Verification / Alternative check:
Compare the sentence with common expressions: "The train runs at ninety kilometres an hour", "He was driving at sixty kilometres an hour", and "The limit is fifty kilometres an hour". These all show the same structure. The phrase "each hour" is not normally used with numerical speed; it might occur in other contexts like "he earns so much each hour", but not with speed units. This confirms that "an hour" is a necessary improvement.

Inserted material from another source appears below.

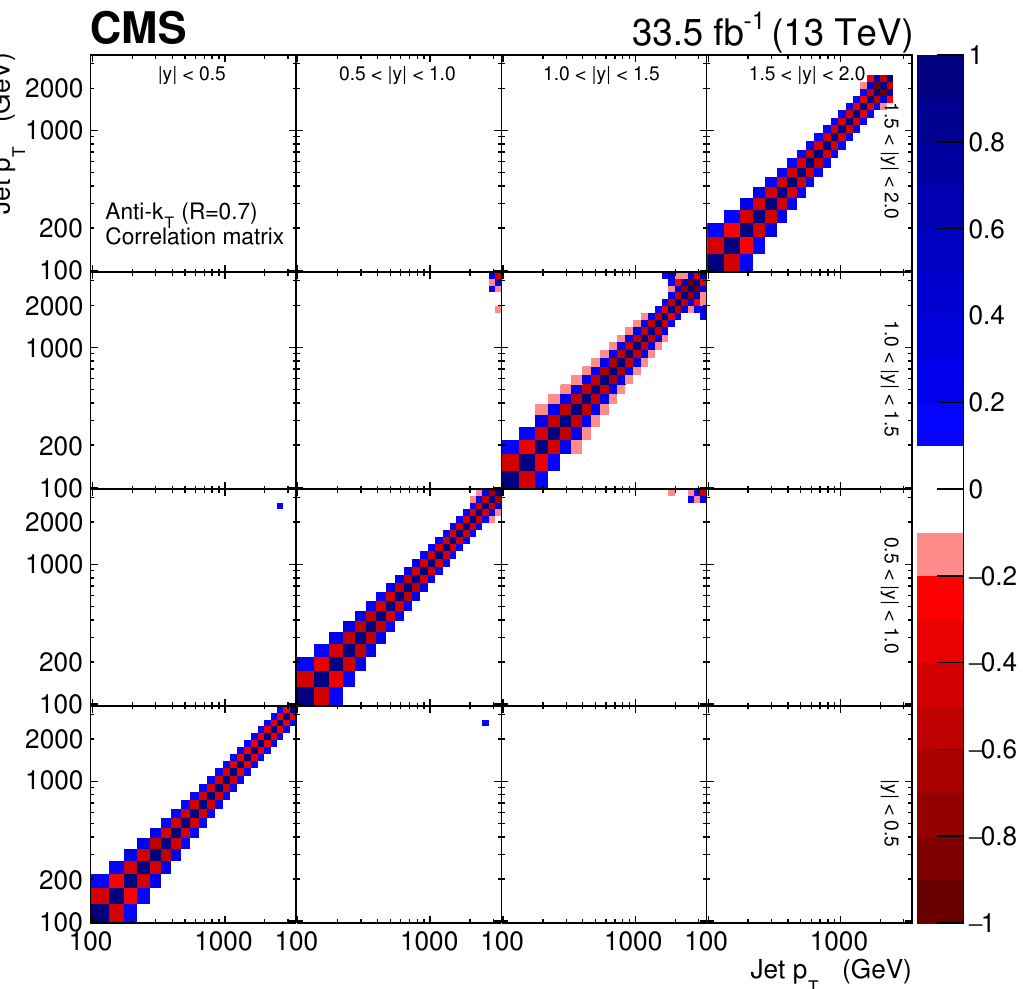
algorithm Figure 3 . The correlation matrix at the particle level, for jets clustered using the anti- k T with R = 0 . 7 . It contains contributions from the data and from the pythia 8 sample used to perform the unfolding. The global 4 × 4 structure corresponds to the bins of rapidity y of the jets, indicated by the labels in the uppermost row and rightmost column; the horizontal and vertical axes of each cell correspond to the transverse momentum p of the jets. The colour range covers a range from T − 1 to 1 and indicates correlations in blue shades and anti-correlations in red shades, except for values between − 0 . 1 and 0.1. Correlations across rapidity bins reach significant values mostly at the edges of the p T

Why Other Options Are Wrong:
Option A, "every hour", suggests something happening again and again at hourly intervals, for example "He phones his office every hour". This does not describe continuous driving speed.
Option C, "hourly", usually functions as an adverb or adjective ("hourly wages") and is not combined directly with a number and unit in the same way as "kilometres an hour".
Option D, "No improvement", is incorrect because the phrase "eighty kilometres each hour" is not the standard way of expressing speed.


Common Pitfalls:
Exam candidates sometimes focus only on grammatical correctness and ignore naturalness and collocation. Since "each hour" is not completely wrong grammatically, they might be tempted to keep it. However, sentence improvement questions typically test idiomatic usage, and you should choose the expression that most native speakers would use for that meaning.


Final Answer:
The correct improvement is "eighty kilometres an hour", so the answer is option B.